Ей нравилось в Хормринге; хорошие друзья и дом, и она провела годы, чтобы добиться хотя бы этого. Но никто никогда не спрашивал, о чем она мечтала, о нет; ожидалось лишь, что она продаст свое хорошее кресло, и очаг, перед которым оно стояло, и последует за ним. Она смотрела, как он спешил к началу колонны, указывая на что-то Маджуду. Большой человек, с большими мечтами, чтобы их обсуждать.
Неужели ему ни разу не приходило на ум, что она возможно хочет скакать, и чувствовать свежий ветер, и улыбаться распахнутой стране, и вязать коров, и обсуждать маршрут, и говорить на встречах; пока он тащится у визжащего фургона, и меняет загаженные тряпки на свежие, и кричит на остальных троих, чтоб прекратили кричать, и его соски изжеваны в мясо каждый час или два, и кроме того от него ждут хорошего ужина, и исполнения супружеских обязанностей, болен он или нет, устал или нет?
Глупый вопрос. Это ему никогда не приходило в голову. А когда приходило ей, что бывало часто, всегда было что-то, что останавливало ее язык так же верно, как если бы у нее было заикание, и заставляло ее лишь пожать плечами и молча надуться.
— Посмотри на это, — прошептала леди Ингелстад. Шай Соут спрыгнула с седла в дюжине шагов от колонны и присела в длинной траве в тени ее лошади, брызгая. Поводья были у нее в зубах, штаны вокруг коленей, часть ее бледной задницы была хорошо видна.
— Невероятно, — пробормотал кто-то.
Она натянула штаны, дружелюбно махнула рукой, застегнула ремень, выплюнула поводья в руку и тут же была в седле. Все дело не заняло времени вообще, и было сделано в точности там и так, как она хотела. Лулин Бакхорм хмуро посмотрела вокруг на внешний круг женщин, меняющихся, чтобы одна из шлюх могла занять свое место над ведром.
— Есть ли причина, по которой мы не можем делать то же? — пробормотала она.
Леди Ингелстад сурово нахмурилась.
— Более чем определенно, есть! — Они смотрели, как Шай Соут ускакала, крича что-то Свиту о том, чтобы сомкнуть фургоны. — Хотя, в настоящий момент, должна признаться, она от меня ускользает.
Тонкий крик раздался со стороны колонны, похоже, кричала ее старшая дочь, и сердце Лулин почти выскочило из груди. Она метнулась в дикой панике, затем увидела, что дети просто снова дрались на сиденье фургона, визжа и смеясь.
— Не волнуйтесь, — сказала леди Ингелстад, похлопывая ее руку, когда она шагнула назад в свое место в круге. — Все хорошо.
— Просто здесь столько опасностей. — Лулин вздохнула и постаралась успокоить бьющееся сердце. — Столько всего может пойти не так. — Иногда она ненавидела свою семью, а иногда ее любовь к ним была, как боль. Вероятно, это была загадка без решения.

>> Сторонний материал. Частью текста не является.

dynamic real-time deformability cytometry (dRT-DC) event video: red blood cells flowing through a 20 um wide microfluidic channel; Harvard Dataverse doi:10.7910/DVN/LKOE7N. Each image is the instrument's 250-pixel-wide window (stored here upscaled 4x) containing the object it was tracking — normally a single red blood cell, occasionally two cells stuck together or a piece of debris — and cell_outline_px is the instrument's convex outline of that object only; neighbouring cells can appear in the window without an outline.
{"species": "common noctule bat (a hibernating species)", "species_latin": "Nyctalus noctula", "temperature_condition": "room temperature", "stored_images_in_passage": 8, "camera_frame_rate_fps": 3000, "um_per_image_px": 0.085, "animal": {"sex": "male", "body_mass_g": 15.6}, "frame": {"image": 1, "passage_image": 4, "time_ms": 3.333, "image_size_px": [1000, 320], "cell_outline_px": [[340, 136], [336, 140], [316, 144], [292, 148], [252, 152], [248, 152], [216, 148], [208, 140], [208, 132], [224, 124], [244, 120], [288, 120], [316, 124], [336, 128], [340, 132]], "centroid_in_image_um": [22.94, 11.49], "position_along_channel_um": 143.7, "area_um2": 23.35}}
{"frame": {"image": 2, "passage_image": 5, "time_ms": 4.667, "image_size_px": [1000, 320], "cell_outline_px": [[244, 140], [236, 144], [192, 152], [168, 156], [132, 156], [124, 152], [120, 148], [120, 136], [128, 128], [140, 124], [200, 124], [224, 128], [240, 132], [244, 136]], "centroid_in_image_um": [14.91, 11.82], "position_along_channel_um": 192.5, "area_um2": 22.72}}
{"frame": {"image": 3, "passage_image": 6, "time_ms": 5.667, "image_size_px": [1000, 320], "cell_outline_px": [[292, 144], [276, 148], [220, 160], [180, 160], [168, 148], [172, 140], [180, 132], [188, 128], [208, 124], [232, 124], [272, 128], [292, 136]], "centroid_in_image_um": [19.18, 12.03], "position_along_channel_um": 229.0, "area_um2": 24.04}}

— Ваша очередь, — сказала леди Ингелстад.
— Точно. — Лулин начала поднимать юбки, когда круг сомкнулся вокруг нее. Проклятье, было ли еще где-то столько трудностей, чтобы пописать?
Знаменитый Иозив Лестек поворчал, сжал и, наконец, выдавил еще несколько капель в банку.
— Да… да…
Но затем вагон тряхнуло, тарелки и ящики загрохотали, он отпустил член, чтобы схватиться за перила, и когда принял устойчивое положение, миг удовольствия уже полностью прекратился.
— Отчего на человеке проклятие возраста? — прошептал он, цитируя последнюю сцену «Кончины Нищего». О, тишина, в которой он шептал эти слова на пике сил! О, аплодисменты, что лились потом! Потрясающие овации. А сейчас? Он воображал себя в диких местах, когда его труппа посещала провинции Срединных Земель, совершенно не представляя, как могут выглядеть по-настоящему дикие места. Он глядел в окно на бесконечную траву. Огромные руины попали в поле зрения, какой-то забытый фрагмент Империи, заброшенный бесчисленное количество лет. Поваленные колонны, поросшие травой стены. Много их было разбросано в этой части Далекой Страны, их слава увяла, их истории неизвестны, их останки вряд ли пробуждают интерес. Реликты давно прошедших лет. Такие же, как он.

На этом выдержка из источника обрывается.